Monday, August 20, 2018

Enjott Schneider, Magic of Irreality, Isolde & Tristan, Dreamdancers

"We are surrounded by emptiness and dreams," says the composer Enjott Schneider in the liner notes to his recent CD Magic of Irreality (Wergo 5118-2). We are composed bodily of mostly empty space. The solid part of us and the universe is reality energy in motion. Well and good, though on a Monday morning I do prefer to think of the world as very solid, even if that is illusory. I have trouble with the morning coffee, getting it inside me and then dealing with the week! Nonetheless that is in a sense MY problem and nothing to do with the music at hand. And as music can remind us in the best ways, there are seemingly ethereal forces at work always in our life and it can be the best of all of our experiences.

In fact the music in the words of the composer "seek[s] out poetic contradictions," the aerated energy in the illusion of solidity if you will. Imagine Romanticism teetering on the edge of modernism as in ,Wagner's "Tristan" and Schoenberg's "Verklarte Nacht" then add the translucent liquidity of Debussy's "Images" and you may begin the see a picture of the precedents and roots of the two double concertos that comprise this album.

The Siberiun State Symphony under the recently recording rich, ubiquitous conductor Vladimir Lande confidently and artistically present the orchestral tapestries of Schneider with real sympathy and understanding, it seems to me.  The soloists for the two concerted works are admirable. For the work "Isolde & Tristan" Jiemin Yan takes the solo erhu part, Wen-Sinn Yang the cello. For "Dreamdancers" it is Otto Sauter on piccolo trumpet and Sergei Nakariakov on the flugelhorn.

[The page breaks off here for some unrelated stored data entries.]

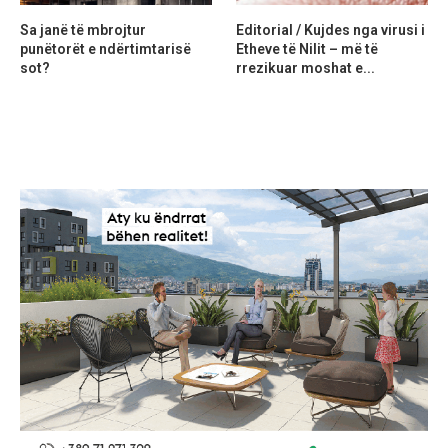
Sa janë të mbrojtur
Editorial / Kujdes nga virusi i
punëtorët e ndërtimtarisë
Etheve të Nilit – më të
sot?
rrezikuar moshat e...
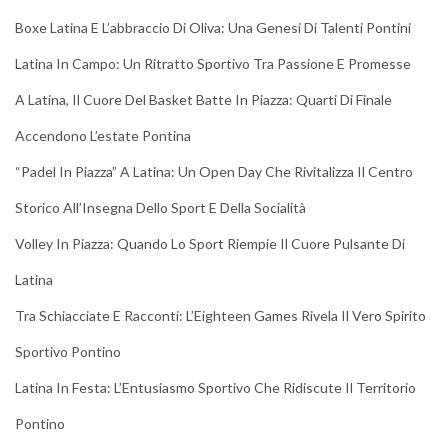
Boxe Latina E L’abbraccio Di Oliva: Una Genesi Di Talenti Pontini
Latina In Campo: Un Ritratto Sportivo Tra Passione E Promesse
A Latina, Il Cuore Del Basket Batte In Piazza: Quarti Di Finale
Accendono L’estate Pontina
“Padel In Piazza” A Latina: Un Open Day Che Rivitalizza Il Centro
Storico All’Insegna Dello Sport E Della Socialità
Volley In Piazza: Quando Lo Sport Riempie Il Cuore Pulsante Di
Latina
Tra Schiacciate E Racconti: L’Eighteen Games Rivela Il Vero Spirito
Sportivo Pontino
Latina In Festa: L’Entusiasmo Sportivo Che Ridiscute Il Territorio
Pontino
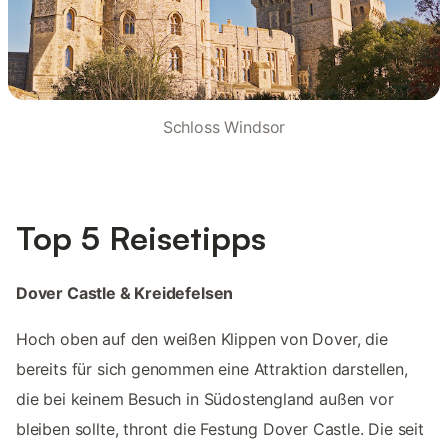
Schloss Windsor
Top 5 Reisetipps
Dover Castle & Kreidefelsen
Hoch oben auf den weißen Klippen von Dover, die
bereits für sich genommen eine Attraktion darstellen,
die bei keinem Besuch in Südostengland außen vor
bleiben sollte, thront die Festung Dover Castle. Die seit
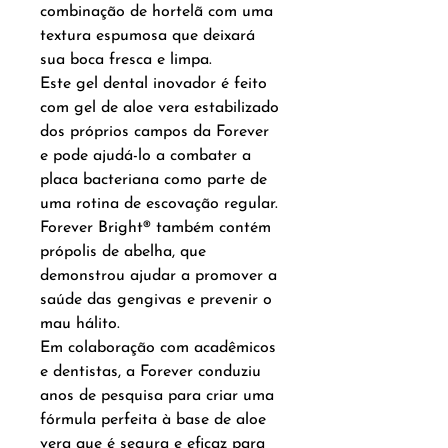
combinação de hortelã com uma
textura espumosa que deixará
sua boca fresca e limpa.
Este gel dental inovador é feito
com gel de aloe vera estabilizado
dos próprios campos da Forever
e pode ajudá-lo a combater a
placa bacteriana como parte de
uma rotina de escovação regular.
Forever Bright® também contém
própolis de abelha, que
demonstrou ajudar a promover a
saúde das gengivas e prevenir o
mau hálito.
Em colaboração com acadêmicos
e dentistas, a Forever conduziu
anos de pesquisa para criar uma
fórmula perfeita à base de aloe
vera que é segura e eficaz para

"Isolde & Tristan" reverses the order of the characters to underscore Isolde's importance to the story. Solo erhu and cello sound their magic part in expressive ways. Movement  one combines motifs from the Tristan prelude especially with music of a Chinese "character," as the composer puts it.   The second movement deals with the potion in the story and juxtaposes diatonic Irish inflected melodies of Tristan's homeland with Wagnerian chromaticism. The third movement looks at the night love scene and uses motifs and excerpts from that part of the opera and for the first time the two concerted instruments join in expressive duets. And so the work continues for two more movements and you can hear that and read about it for yourself. Any devotee of this opera will find it all familiar yet reworked and imaginative.

"Dreamdancers" comes into the world of dreams with the night's emotional unrestraint and extra-real unreality. There is much of musical interest to explore here. Distinguished thematic content and a kind of pictoral melodic landscape keep the music in a later tonal mode with the two horns leading the way through the episodic thickets. The horn parts are breathtaking!

See my blog posting from January 3, 2017 for a review of an earlier concerto disk by the composer. I liked that one as well.

Schneider proceeds according to his own dictates and proclivities, and fashions a well-crafted and expressive blend that does not go out of its way to be "Ultra-Modern" yet too would not be mistaken for a work of a composer in say 1900 or so. That indeed is part of the charm, that it comes out of the past to make a singular future for itself.

In the end I appreciate this music. It is neither wildly contemporary nor is it somehow reactionary. This is the music Schneider was born to make, without a doubt, and it grows out of his own musical personality and so is organic I suppose you could say, not in the least ingratiating in a superfluous way. Delightful music, worth hearing.